Hello dear humans!
I’m writing to you from an adorable, bright yellow apartment in the heart of Reykjavik, Iceland, the first stop on a bucket list trip I’m taking with my mother. Tomorrow, Paris.
Today is my birthday. I’m 42.
This morning, my mom gave me a birthday card with some photos in it. Turns out, 24 years ago, when my mother turned 42, we were travelling together in Thailand.
And sure enough, there were photos of her looking very much my age, and a photo of me, at 18, in a strapless bikini top covered in marijuana leaves.
I remember sewing that bathing suit, feeling very cool and rebellious. I also remember hating my boobs at the time. And let’s be honest, everything about my body. As my mother and I looked through the photos I said “Well look at how my boobs just held up there in that strapless bikini!”

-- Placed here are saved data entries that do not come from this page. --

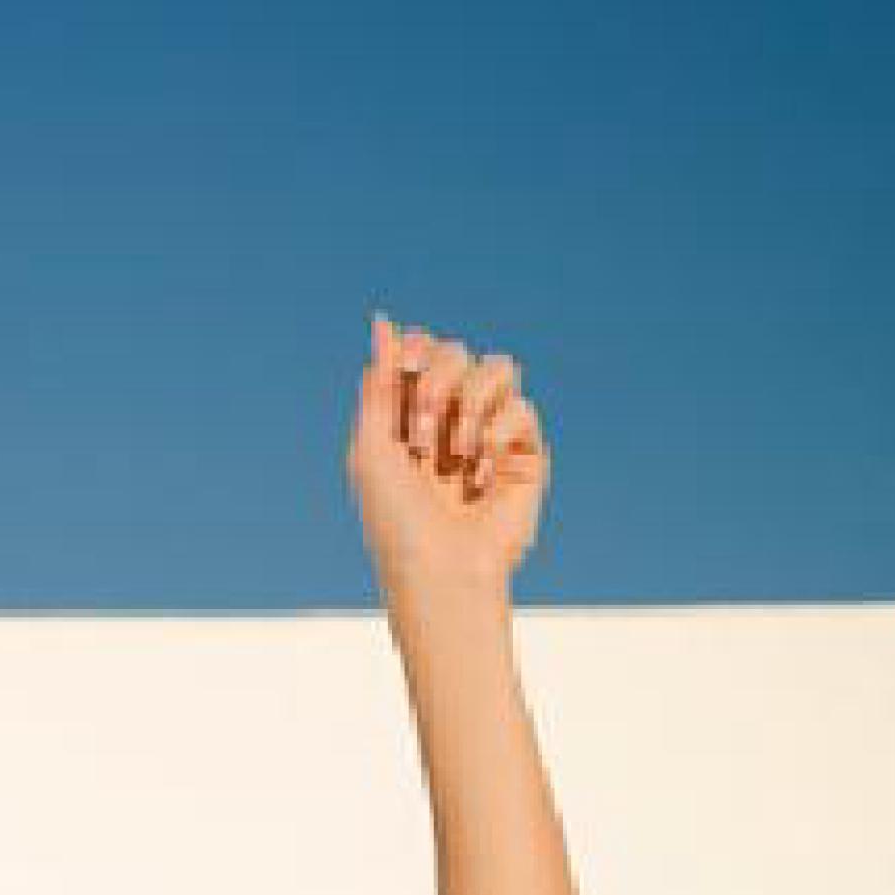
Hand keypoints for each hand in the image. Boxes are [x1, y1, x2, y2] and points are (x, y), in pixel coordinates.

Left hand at [347, 311, 548, 608]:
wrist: (440, 572)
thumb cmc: (397, 523)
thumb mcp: (370, 450)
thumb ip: (378, 385)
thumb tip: (382, 322)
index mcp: (412, 415)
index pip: (423, 350)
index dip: (417, 351)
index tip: (406, 374)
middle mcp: (452, 419)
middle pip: (457, 351)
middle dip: (436, 383)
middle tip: (422, 438)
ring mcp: (491, 433)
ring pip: (498, 367)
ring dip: (469, 405)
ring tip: (455, 456)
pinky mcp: (525, 453)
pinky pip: (523, 408)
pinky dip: (497, 437)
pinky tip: (483, 478)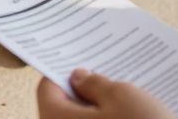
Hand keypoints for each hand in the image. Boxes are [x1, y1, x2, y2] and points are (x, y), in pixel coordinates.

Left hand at [36, 70, 172, 118]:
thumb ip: (95, 83)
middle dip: (85, 92)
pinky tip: (130, 117)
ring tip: (124, 98)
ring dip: (100, 110)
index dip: (63, 72)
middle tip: (104, 78)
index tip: (80, 64)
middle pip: (65, 108)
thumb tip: (79, 78)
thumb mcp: (121, 96)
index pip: (48, 89)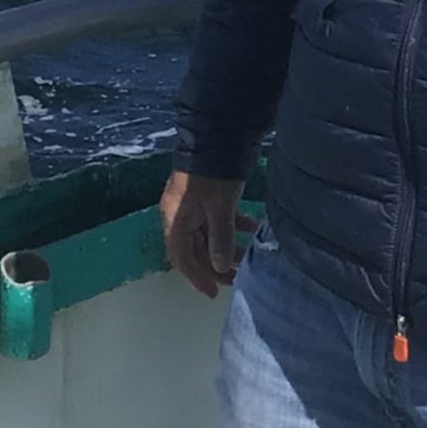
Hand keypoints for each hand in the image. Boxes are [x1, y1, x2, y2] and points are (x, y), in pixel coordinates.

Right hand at [161, 168, 255, 296]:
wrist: (217, 134)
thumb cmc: (214, 175)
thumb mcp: (219, 209)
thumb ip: (221, 239)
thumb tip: (222, 267)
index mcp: (175, 220)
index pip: (181, 258)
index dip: (197, 277)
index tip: (213, 293)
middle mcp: (180, 214)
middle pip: (194, 248)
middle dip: (215, 265)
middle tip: (236, 278)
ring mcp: (193, 204)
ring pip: (207, 234)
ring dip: (225, 246)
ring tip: (247, 255)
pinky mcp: (207, 195)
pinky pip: (217, 218)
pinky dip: (232, 225)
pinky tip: (251, 226)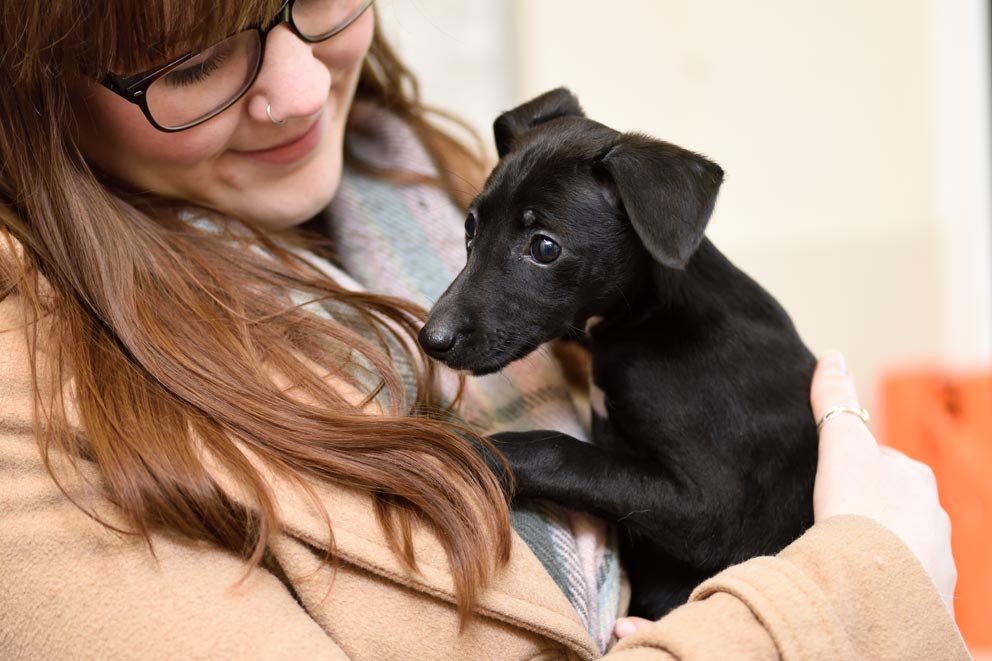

Time offers perspective. Back in my 20s, when I owned a hair salon and worked as a stylist, women in decades beyond mine would very often say “I wish I knew what I know now when I was your age.”
And I’d say “Go on, what do you know now? Maybe I can integrate it!” And they’d share their wisdom and perspectives. The most consistent theme is they wished they’d appreciated certain things about their youth, and their body, knowing what a waste of energy it had been to be so critical of themselves.
That was something I really took to heart. Despite being raised by the media, living with an eating disorder through my teens and having every opportunity to justifiably hate my body against the backdrop of cultural objectification, most of my adult life, I have taken time to appreciate my body for what it is, for what it offers, rejecting the endless onslaught of self-scrutiny and need to perfect it. That’s been very diligent, but worthwhile work.
So when I look back at this photo of my 18-year-old self, and recall the ways I hated myself, I can also appreciate the ways I learned, shortly thereafter, to love and celebrate myself. And now that I am in my 40s, with new sparkling gray hair popping up daily, boobs doing what middle-aged boobs do, and hands that shock and disturb me to look at (why, oh why do these look like how I remember my grandmother’s hands???) I get to do this work of acceptance and appreciation at a new level. And, how lucky I feel to travel and share these experiences with my mother, now in her mid-sixties.
I didn’t come to this page to riff on this body love theme, but there it is.
I came to this page to ask for a birthday gift from you. Want to know what would delight me on my birthday? Read on!
You see, I’ve been reflecting on what I would say to my younger self, what advice I would give. And it is this: as it gets harder to take risks, keep taking them.
I’m sure many younger folks shy away from taking risks and stay squarely in their comfort zones. I wasn’t one of them. I went for things in a way my middle-aged self is in awe of.
Maybe it’s more about taking cues from my younger self. Giving advice to my older self. Some kind of inter-decade wisdom travelling between my Selves. Something like this:
As you take on more and more responsibilities, as you feel like time is getting on, maybe feeling scarcer, the stakes are going to feel higher. You’re going to want to make well-thought-through and reasonable decisions and before you know it, you’ll play to your comforts instead of the possibilities on the other side of risk.
You’ll lean into your zones of excellence and competence to avoid looking the fool or spending your precious energy on something that might fail. You’ll want to bank on a sure thing. And THAT will be more exhausting and disheartening than you could have anticipated.
Like a frog sitting in slowly boiling water, I hadn’t realized I was doing this. Until I hit 40, hit a wall of burn out and was like – I’ve got to have a little more fun here. So I have been. It’s included trying a lot of new things, taking risks, going for new dreams and playing in a field of possibility.
So here’s what I want for my birthday. To inspire you to take worthwhile risks that make you come alive.
Here’s a list of possibilities- see if one pokes at something within you.
Make that phone call. Sign up for that class. Tell the truth. Ask for what you want. Get sober. Write the book. Start the venture. Delete the app. Book the tickets. Do that thing you keep saying you’ll do next week. Reach out for help. Pitch yourself. Hang your shingle. Start a podcast or blog or video series. Be seen. Open your heart. Quit that thing. Forgive that person! Let that shit go. Do a cold plunge. Set a new goal. Slow it all down. Get uncomfortable. Do something that scares you. Stay with that task until it’s done.
Will you pick something? What’s ONE THING that’s out of your comfort zone? You don’t get points for it being bigger. Risk of any size is risk. This is your permission slip to go for it.
Will you hit reply and tell me when you’ve taken the first step? Tell me how it feels.
I won’t respond right away, because I’m going on a guided tour! (I don’t know what’s happening, my mom has planned everything – thanks Mom!)
But here’s the dream…if enough of you play, go take risks, and share what you risked and how it went, not only will I feel celebrated on my birthday and encouraged to do the same. And perhaps I can pull together a future post of inspiring risks and chances you all are taking out there! (Don’t worry, I respect your privacy and won’t share anyone’s identity without your consent.)
Go take a risk! Make a ruckus! Happy birthday to me! Happy risk-taking to you!